**Provided text:**
Linda Knippers noticed that commit bbab37ddc20b (block: Add support
for DAX reads/writes to block devices) caused a regression in mkfs.xfs.
Further investigation also uncovered issues related to misaligned
partitions. This patch set addresses the two issues.
[PATCH 1/2] dax: fix O_DIRECT I/O to the last block of a blockdev
[PATCH 2/2] blockdev: don't set S_DAX for misaligned partitions
fs/block_dev.c | 7 +++++++
fs/dax.c | 3 ++-
2 files changed, 9 insertions(+), 1 deletion(-)
commit bbab37ddc20b (block: Add support for DAX reads/writes to
block devices) caused a regression in mkfs.xfs. That utility
sets the block size of the device to the logical block size
using the BLKBSZSET ioctl, and then issues a single sector read
from the last sector of the device. This results in the dax_io
code trying to do a page-sized read from 512 bytes from the end
of the device. The result is -ERANGE being returned to userspace.
The fix is to align the block to the page size before calling
get_block.
Thanks to willy for simplifying my original patch.
Signed-off-by: Jeff Moyer <[email protected]>
---
fs/dax.c | 3 ++-
1 file changed, 2 insertions(+), 1 deletion(-)

(Extracted data entries)

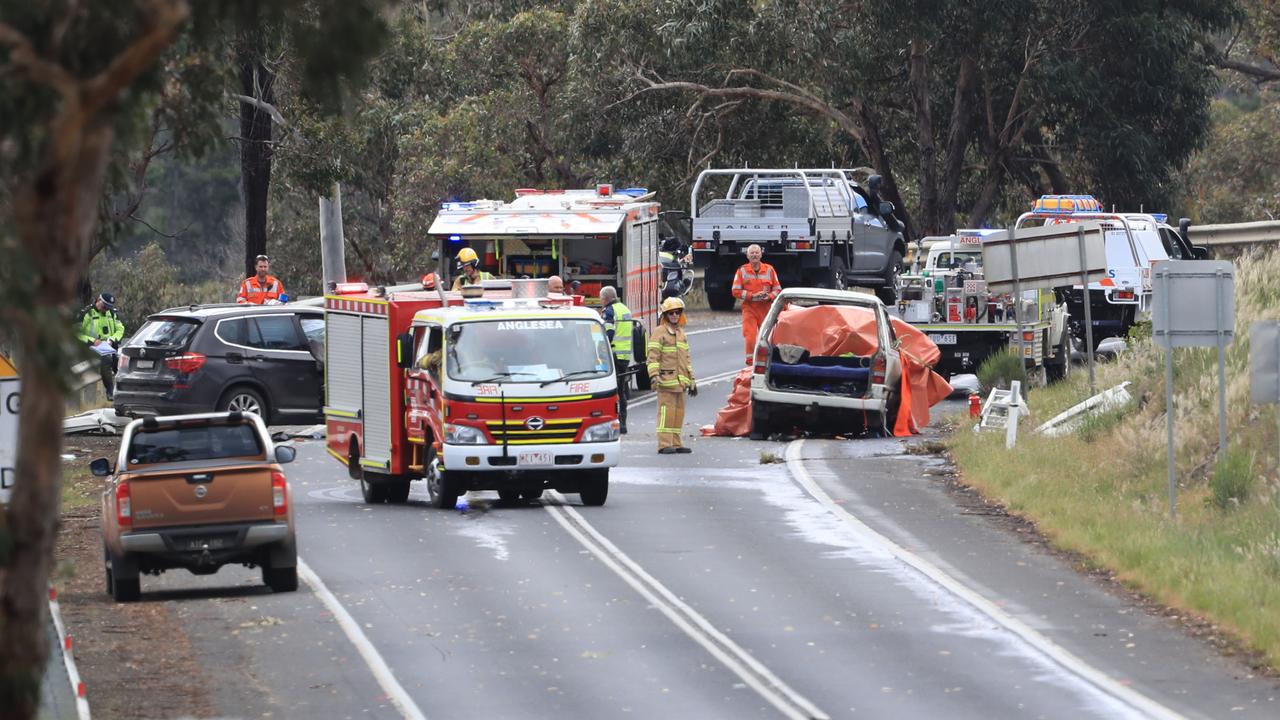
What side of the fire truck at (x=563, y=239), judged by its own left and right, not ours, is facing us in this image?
back

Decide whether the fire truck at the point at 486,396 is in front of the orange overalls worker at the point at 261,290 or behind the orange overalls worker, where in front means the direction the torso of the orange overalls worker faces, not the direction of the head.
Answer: in front

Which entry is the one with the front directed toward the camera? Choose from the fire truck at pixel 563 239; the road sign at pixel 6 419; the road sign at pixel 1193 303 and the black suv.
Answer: the road sign at pixel 6 419

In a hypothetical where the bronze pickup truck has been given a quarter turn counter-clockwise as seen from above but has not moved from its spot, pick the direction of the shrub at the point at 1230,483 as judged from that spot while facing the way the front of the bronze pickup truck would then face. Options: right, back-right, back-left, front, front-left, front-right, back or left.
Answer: back

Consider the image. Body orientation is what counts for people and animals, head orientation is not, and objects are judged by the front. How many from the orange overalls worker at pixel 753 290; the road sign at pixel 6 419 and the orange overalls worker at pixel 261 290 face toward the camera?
3

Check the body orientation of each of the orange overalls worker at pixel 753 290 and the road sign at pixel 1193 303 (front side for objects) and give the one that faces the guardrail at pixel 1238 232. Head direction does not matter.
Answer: the road sign

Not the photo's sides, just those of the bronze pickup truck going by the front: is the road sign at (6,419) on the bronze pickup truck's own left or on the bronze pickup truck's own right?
on the bronze pickup truck's own left

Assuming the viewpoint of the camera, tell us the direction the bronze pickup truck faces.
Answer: facing away from the viewer

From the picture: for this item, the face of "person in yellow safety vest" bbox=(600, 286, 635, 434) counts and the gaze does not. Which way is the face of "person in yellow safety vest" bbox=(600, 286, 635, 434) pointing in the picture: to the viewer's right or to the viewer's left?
to the viewer's left

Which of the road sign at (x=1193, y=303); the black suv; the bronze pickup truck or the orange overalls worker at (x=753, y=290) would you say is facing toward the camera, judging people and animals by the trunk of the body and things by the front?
the orange overalls worker
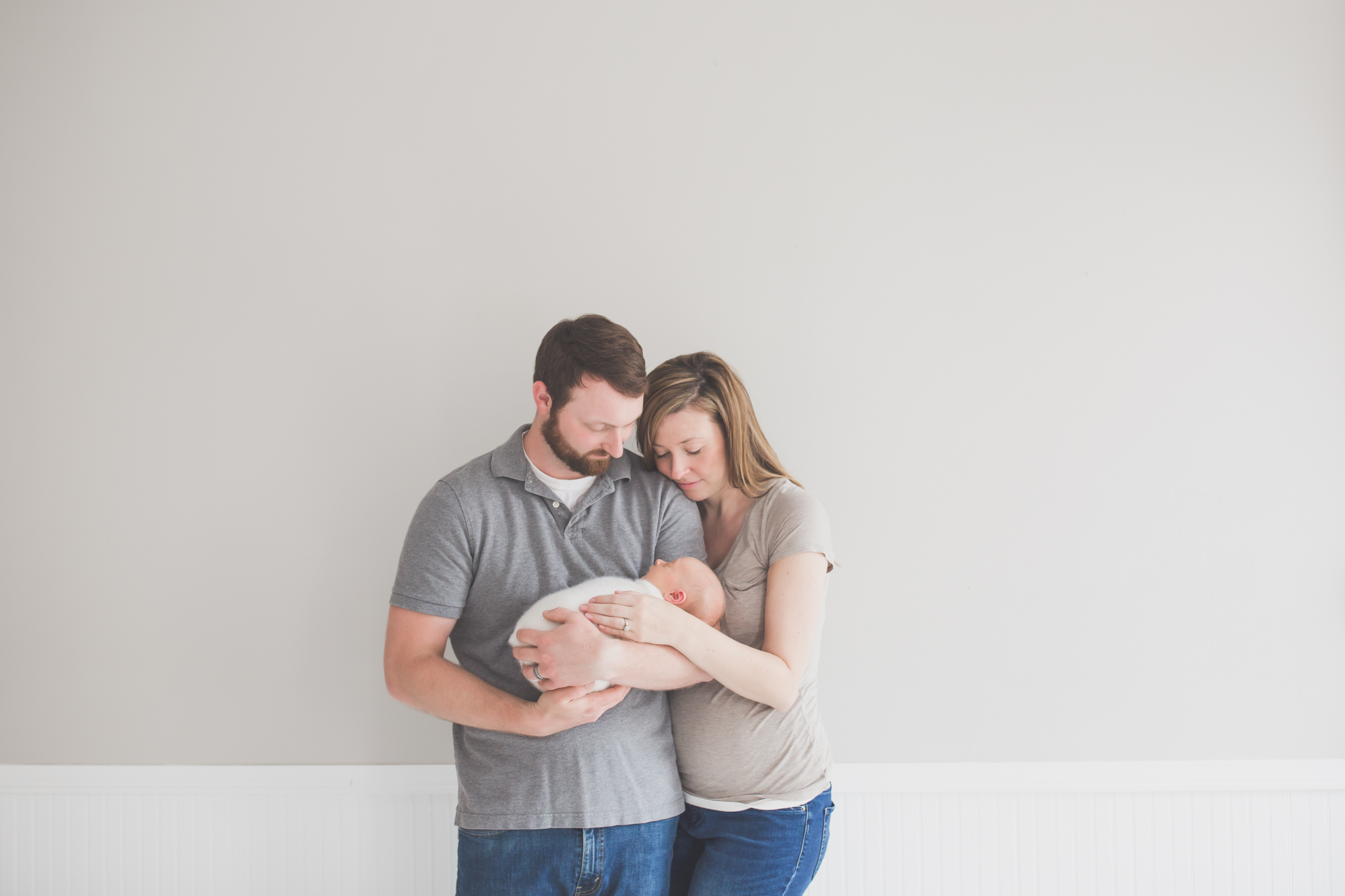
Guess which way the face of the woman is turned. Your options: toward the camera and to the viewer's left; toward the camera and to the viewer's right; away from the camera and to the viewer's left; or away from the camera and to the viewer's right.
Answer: toward the camera and to the viewer's left

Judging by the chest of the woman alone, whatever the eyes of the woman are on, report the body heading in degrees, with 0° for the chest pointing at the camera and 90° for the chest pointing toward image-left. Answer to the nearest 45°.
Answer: approximately 45°

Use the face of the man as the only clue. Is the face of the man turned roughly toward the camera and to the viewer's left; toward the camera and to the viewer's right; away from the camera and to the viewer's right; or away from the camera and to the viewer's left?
toward the camera and to the viewer's right
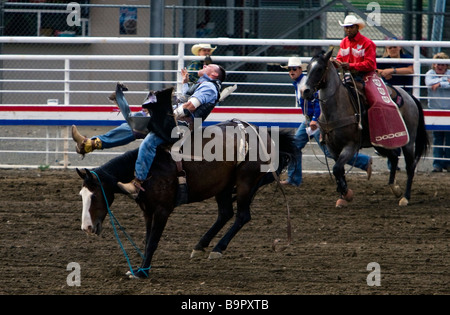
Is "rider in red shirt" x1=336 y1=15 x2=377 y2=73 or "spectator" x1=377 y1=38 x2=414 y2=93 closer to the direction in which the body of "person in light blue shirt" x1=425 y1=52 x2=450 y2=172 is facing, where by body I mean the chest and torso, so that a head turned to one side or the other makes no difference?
the rider in red shirt

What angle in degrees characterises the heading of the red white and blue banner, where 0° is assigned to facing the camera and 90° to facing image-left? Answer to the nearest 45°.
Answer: approximately 0°

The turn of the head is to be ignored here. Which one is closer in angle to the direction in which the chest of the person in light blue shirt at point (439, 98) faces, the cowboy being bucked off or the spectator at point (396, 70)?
the cowboy being bucked off

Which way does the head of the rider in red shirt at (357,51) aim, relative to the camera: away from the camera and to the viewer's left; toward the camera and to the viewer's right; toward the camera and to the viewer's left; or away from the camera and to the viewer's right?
toward the camera and to the viewer's left

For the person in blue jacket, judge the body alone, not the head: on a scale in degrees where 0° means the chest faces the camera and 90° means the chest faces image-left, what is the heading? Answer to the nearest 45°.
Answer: approximately 45°

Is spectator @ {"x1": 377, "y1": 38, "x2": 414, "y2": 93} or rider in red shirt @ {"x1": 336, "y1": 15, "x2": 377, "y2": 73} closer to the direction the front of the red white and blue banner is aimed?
the rider in red shirt

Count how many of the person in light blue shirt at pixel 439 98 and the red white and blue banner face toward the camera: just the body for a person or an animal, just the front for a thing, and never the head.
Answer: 2

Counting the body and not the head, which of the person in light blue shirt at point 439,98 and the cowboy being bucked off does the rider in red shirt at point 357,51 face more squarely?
the cowboy being bucked off

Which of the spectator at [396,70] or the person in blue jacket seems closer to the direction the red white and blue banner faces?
the person in blue jacket

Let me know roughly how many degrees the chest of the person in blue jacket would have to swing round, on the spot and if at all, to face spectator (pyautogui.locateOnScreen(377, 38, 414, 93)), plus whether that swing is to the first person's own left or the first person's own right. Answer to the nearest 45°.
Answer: approximately 180°
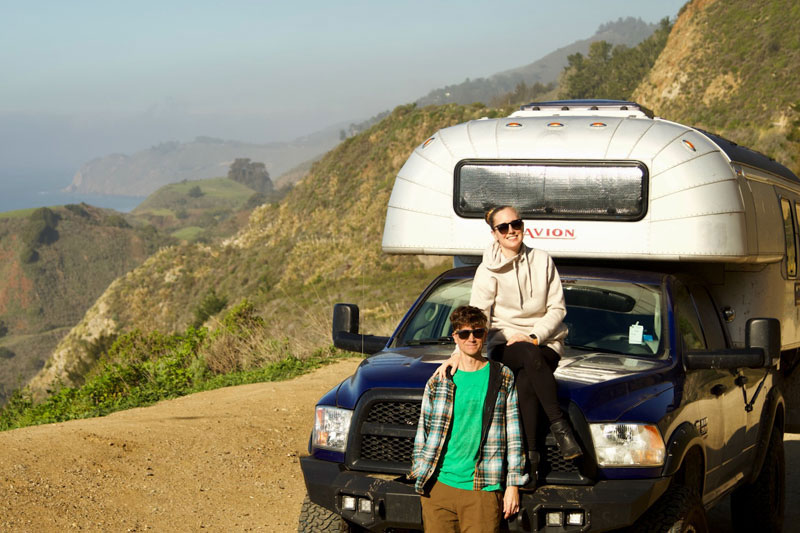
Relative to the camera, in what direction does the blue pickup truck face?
facing the viewer and to the left of the viewer

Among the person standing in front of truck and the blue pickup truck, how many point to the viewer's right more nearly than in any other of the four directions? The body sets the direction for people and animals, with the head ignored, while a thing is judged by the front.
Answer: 0

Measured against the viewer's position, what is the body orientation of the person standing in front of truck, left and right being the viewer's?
facing the viewer

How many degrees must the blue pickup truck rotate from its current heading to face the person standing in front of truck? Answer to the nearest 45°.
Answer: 0° — it already faces them

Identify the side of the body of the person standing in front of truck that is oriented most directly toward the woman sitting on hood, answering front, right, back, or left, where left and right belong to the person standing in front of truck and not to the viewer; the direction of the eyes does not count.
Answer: back
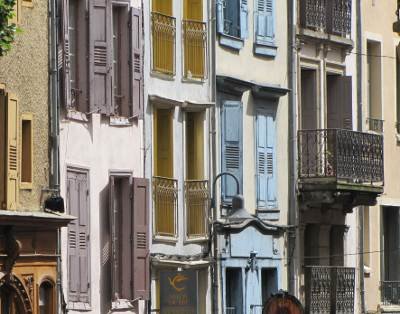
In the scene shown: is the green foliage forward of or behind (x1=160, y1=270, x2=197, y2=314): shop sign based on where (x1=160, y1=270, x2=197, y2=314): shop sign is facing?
forward

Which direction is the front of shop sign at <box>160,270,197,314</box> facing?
toward the camera
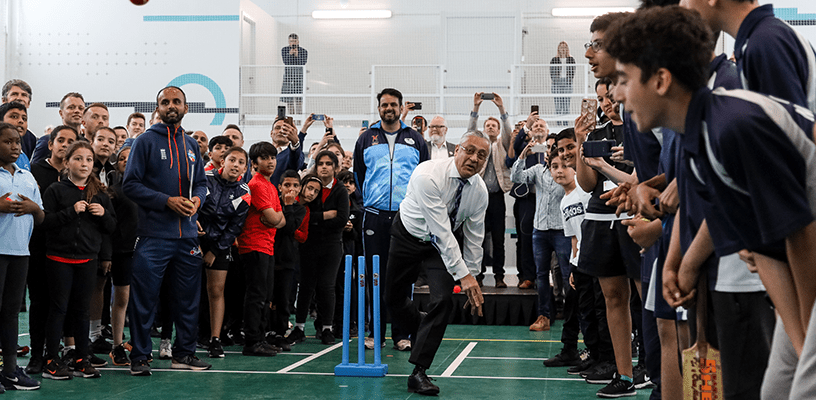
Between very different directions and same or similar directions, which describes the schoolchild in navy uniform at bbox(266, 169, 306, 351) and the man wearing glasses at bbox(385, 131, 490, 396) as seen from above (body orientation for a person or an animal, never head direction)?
same or similar directions

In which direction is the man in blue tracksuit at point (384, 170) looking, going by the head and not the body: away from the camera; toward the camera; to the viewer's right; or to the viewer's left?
toward the camera

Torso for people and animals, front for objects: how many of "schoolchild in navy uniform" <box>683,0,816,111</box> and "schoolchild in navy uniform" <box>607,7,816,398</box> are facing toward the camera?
0

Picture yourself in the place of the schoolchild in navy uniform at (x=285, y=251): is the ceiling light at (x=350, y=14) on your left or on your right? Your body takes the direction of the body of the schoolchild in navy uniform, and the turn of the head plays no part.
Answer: on your left

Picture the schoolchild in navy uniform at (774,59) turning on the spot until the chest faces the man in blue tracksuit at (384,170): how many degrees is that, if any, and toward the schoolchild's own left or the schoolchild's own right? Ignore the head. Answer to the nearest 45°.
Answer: approximately 45° to the schoolchild's own right

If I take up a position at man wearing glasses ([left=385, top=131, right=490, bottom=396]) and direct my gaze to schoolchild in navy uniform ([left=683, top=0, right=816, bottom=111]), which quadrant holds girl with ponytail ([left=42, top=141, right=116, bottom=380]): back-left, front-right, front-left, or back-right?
back-right

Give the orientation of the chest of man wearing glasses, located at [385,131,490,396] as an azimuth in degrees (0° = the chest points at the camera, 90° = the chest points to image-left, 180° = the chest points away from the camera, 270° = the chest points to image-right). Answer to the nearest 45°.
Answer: approximately 315°

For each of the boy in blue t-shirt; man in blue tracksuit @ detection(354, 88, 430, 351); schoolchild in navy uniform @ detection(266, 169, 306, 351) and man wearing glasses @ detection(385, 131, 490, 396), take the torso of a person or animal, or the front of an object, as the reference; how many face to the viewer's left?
0

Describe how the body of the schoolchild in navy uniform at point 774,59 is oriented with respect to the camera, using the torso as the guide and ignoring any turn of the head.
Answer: to the viewer's left

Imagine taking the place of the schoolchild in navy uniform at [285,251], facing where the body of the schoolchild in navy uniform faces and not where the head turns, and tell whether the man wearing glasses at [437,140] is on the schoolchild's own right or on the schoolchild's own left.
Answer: on the schoolchild's own left

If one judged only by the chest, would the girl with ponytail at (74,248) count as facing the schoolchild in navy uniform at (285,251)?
no

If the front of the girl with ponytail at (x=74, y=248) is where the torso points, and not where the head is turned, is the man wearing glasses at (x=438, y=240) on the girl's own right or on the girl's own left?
on the girl's own left

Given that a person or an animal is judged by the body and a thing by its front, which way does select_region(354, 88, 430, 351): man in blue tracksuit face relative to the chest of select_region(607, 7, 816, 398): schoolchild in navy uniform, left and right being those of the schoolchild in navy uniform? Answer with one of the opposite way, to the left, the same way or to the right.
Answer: to the left

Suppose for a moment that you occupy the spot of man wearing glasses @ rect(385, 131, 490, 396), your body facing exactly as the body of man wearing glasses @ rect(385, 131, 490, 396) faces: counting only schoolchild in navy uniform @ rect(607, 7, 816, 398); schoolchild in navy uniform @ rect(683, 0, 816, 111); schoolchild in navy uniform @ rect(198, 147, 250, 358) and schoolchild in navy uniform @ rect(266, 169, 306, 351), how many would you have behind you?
2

**Your objective:** Name every person mentioned in the patch post above.

**Task response:** Linda Knippers, willy, Jeff Moyer